La miniaturiste est un personnage véritablement fascinant. Une femme qui exerce un travail d’artisan. Une femme introuvable qui se dérobe à chaque fois. Invisible et omniprésente, elle s’introduit – à travers ses créations – dans les maisons amstellodamoises et bouleverse la vie des maîtresses de maison.

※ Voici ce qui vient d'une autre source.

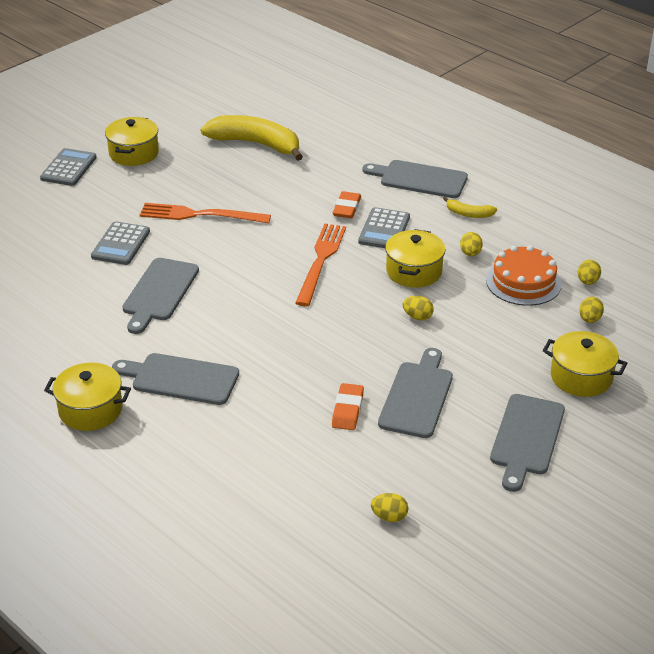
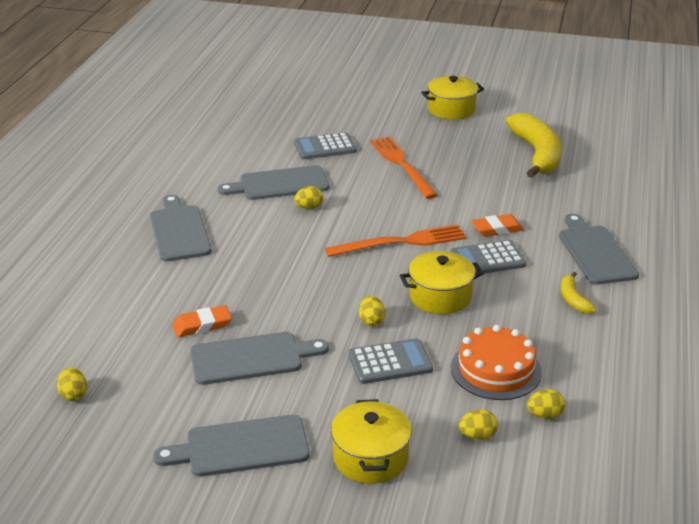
camera: 60 degrees right, 5 degrees down
(68, 168) = (398, 93): grey calculator -> grey calculator (390, 362)
(90, 410) = (112, 207): yellow pot -> none
(470, 253) = (506, 321): yellow egg -> yellow egg (309, 207)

Sur une période très courte – seulement quatre mois –, les vies trop compartimentées des membres de cette étrange maisonnée se dévoilent peu à peu aux yeux déroutés de Nella ainsi qu’aux nôtres dans une Amsterdam divisée entre Dieu et l’argent. Un récit riche en détails et très bien ficelé qui trace de très beaux portraits, celui d’une femme et d’une ville. Vengeance, rumeurs, drames : quel espoir au milieu de tout cela ?

Maison miniature Petronella Oortman

Maison miniature de Petronella Oortman, conservée au Rijksmuseum, Amsterdam

« En échange de leurs lettres, la miniaturiste leur a donné la force de croire en elles-mêmes. Elles ont le pouvoir de déterminer leur existence et peuvent choisir de l’échanger, de le conserver ou d’y renoncer. »

« La pitié, contrairement à la haine, peut-être enfermée et mise de côté. »

Miniaturiste, Jessie Burton. Gallimard, coll. Du monde entier, 2015 (2014 pour l’édition originale). Traduit de l’anglais (Grande-Bretagne) par Dominique Letellier. 504 pages.